◆ What is needed:
All of the data, except its images, should be set down exactly as it appears.

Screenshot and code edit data
::::::::
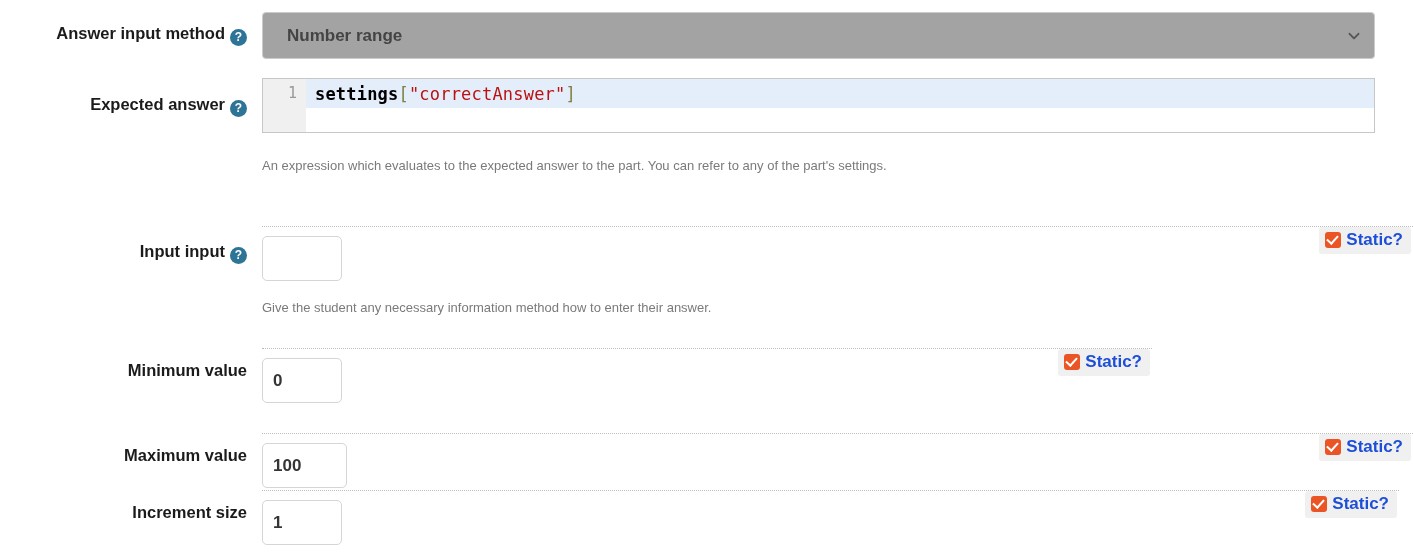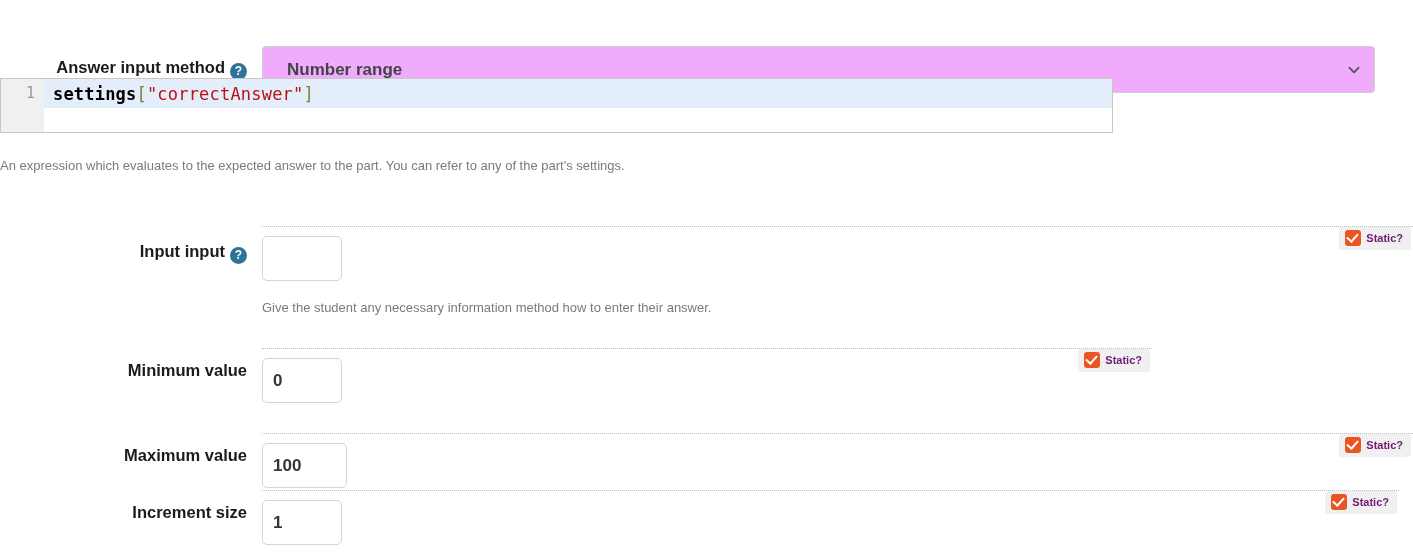--- a/index.html
+++ b/index.html
@@ -65,21 +65,21 @@
   
   .select-wrap {
     position: relative;
     width: 1113px;
   }
   .select-box {
     width: 100%;
     height: 47px;
     border: 1px solid #cccccc;
     border-radius: 4px;
-    background: #f0abfc;
+    background: #a3a3a3;
     display: flex;
     align-items: center;
     padding: 0 34px 0 24px;
     font-size: 17px;
     font-weight: bold;
     color: #444444;
     cursor: pointer;
   }
   .select-chevron {
     position: absolute;
@@ -151,23 +151,23 @@
   .static-badge {
     position: absolute;
     right: 2px;
     top: 0;
     background: #f0f0f0;
     border-radius: 3px;
     padding: 3px 8px 4px 6px;
     display: flex;
     align-items: center;
     gap: 5px;
-    font-size: 11px;
-    font-weight: bold;
-    color: #701a75;
+    font-size: 17px;
+    font-weight: bold;
+    color: #1d4ed8;
     white-space: nowrap;
     cursor: pointer;
   }
   .cb {
     width: 16px;
     height: 16px;
     border-radius: 3px;
     background: #eb5424;
     position: relative;
     flex: 0 0 16px;
@@ -196,21 +196,21 @@
     color: #353535;
     padding: 0 10px;
     font-family: "Liberation Sans", sans-serif;
     outline: none;
   }
   .txt-input::placeholder { color: #b5b5b5; font-weight: normal; }
   .w-small { width: 80px; }
   .w-med   { width: 85px; }
 
   
-  #row-method   { position: absolute; left: 0; top: 12px;  width: 1413px; margin-top: 34px; }
+  #row-method   { position: absolute; left: 0; top: 12px;  width: 1413px; }
   #row-expected { position: absolute; left: 0; top: 78px;  width: 1413px; }
   #row-hint     { position: absolute; left: 0; top: 226px; width: 1413px; }
   #row-min      { position: absolute; left: 0; top: 348px; width: 1152px; justify-content: flex-end; }
   #row-max      { position: absolute; left: 0; top: 433px; width: 1413px; }
   #row-inc      { position: absolute; left: 0; top: 490px; width: 1399px; }
 
   #row-method .label-col   { padding-top: 12px; }
   #row-expected .label-col { padding-top: 17px; }
   #row-hint .label-col     { padding-top: 16px; }
   #row-min .label-col      { padding-top: 13px; }
@@ -238,20 +238,23 @@
         <span class="select-chevron">
           <svg width="14" height="14" viewBox="0 0 14 14">
               <path d="M2.5 4.8 L7 9.4 L11.5 4.8" fill="none" stroke="#555" stroke-width="1.9" stroke-linecap="round" stroke-linejoin="round"></path>
             </svg>
         </span>
       </div>
     </div>
   </div>
 
   <div class="row" id="row-expected">
+    <div class="label-col">
+      <span>Expected answer</span><span class="help-icon">?</span>
+    </div>
     <div class="field-col">
 
       <div class="code-editor">
         <div class="code-inner">
           <div class="code-line active">
             <span class="ln">1</span>
             <span class="code-text"><span class="tok-plain">settings</span><span class="tok-bracket">[</span><span class="tok-string">"correctAnswer"</span><span class="tok-bracket">]</span></span>
           </div>
           <div class="code-line blank">
             <span class="ln"></span>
::::::::
◆ Response to this task:
--- a/index.html
+++ b/index.html
@@ -65,21 +65,21 @@
   
   .select-wrap {
     position: relative;
     width: 1113px;
   }
   .select-box {
     width: 100%;
     height: 47px;
     border: 1px solid #cccccc;
     border-radius: 4px;
-    background: #f0abfc;
+    background: #a3a3a3;
     display: flex;
     align-items: center;
     padding: 0 34px 0 24px;
     font-size: 17px;
     font-weight: bold;
     color: #444444;
     cursor: pointer;
   }
   .select-chevron {
     position: absolute;
@@ -151,23 +151,23 @@
   .static-badge {
     position: absolute;
     right: 2px;
     top: 0;
     background: #f0f0f0;
     border-radius: 3px;
     padding: 3px 8px 4px 6px;
     display: flex;
     align-items: center;
     gap: 5px;
-    font-size: 11px;
-    font-weight: bold;
-    color: #701a75;
+    font-size: 17px;
+    font-weight: bold;
+    color: #1d4ed8;
     white-space: nowrap;
     cursor: pointer;
   }
   .cb {
     width: 16px;
     height: 16px;
     border-radius: 3px;
     background: #eb5424;
     position: relative;
     flex: 0 0 16px;
@@ -196,21 +196,21 @@
     color: #353535;
     padding: 0 10px;
     font-family: "Liberation Sans", sans-serif;
     outline: none;
   }
   .txt-input::placeholder { color: #b5b5b5; font-weight: normal; }
   .w-small { width: 80px; }
   .w-med   { width: 85px; }
 
   
-  #row-method   { position: absolute; left: 0; top: 12px;  width: 1413px; margin-top: 34px; }
+  #row-method   { position: absolute; left: 0; top: 12px;  width: 1413px; }
   #row-expected { position: absolute; left: 0; top: 78px;  width: 1413px; }
   #row-hint     { position: absolute; left: 0; top: 226px; width: 1413px; }
   #row-min      { position: absolute; left: 0; top: 348px; width: 1152px; justify-content: flex-end; }
   #row-max      { position: absolute; left: 0; top: 433px; width: 1413px; }
   #row-inc      { position: absolute; left: 0; top: 490px; width: 1399px; }
 
   #row-method .label-col   { padding-top: 12px; }
   #row-expected .label-col { padding-top: 17px; }
   #row-hint .label-col     { padding-top: 16px; }
   #row-min .label-col      { padding-top: 13px; }
@@ -238,20 +238,23 @@
         <span class="select-chevron">
           <svg width="14" height="14" viewBox="0 0 14 14">
               <path d="M2.5 4.8 L7 9.4 L11.5 4.8" fill="none" stroke="#555" stroke-width="1.9" stroke-linecap="round" stroke-linejoin="round"></path>
             </svg>
         </span>
       </div>
     </div>
   </div>
 
   <div class="row" id="row-expected">
+    <div class="label-col">
+      <span>Expected answer</span><span class="help-icon">?</span>
+    </div>
     <div class="field-col">
 
       <div class="code-editor">
         <div class="code-inner">
           <div class="code-line active">
             <span class="ln">1</span>
             <span class="code-text"><span class="tok-plain">settings</span><span class="tok-bracket">[</span><span class="tok-string">"correctAnswer"</span><span class="tok-bracket">]</span></span>
           </div>
           <div class="code-line blank">
             <span class="ln"></span>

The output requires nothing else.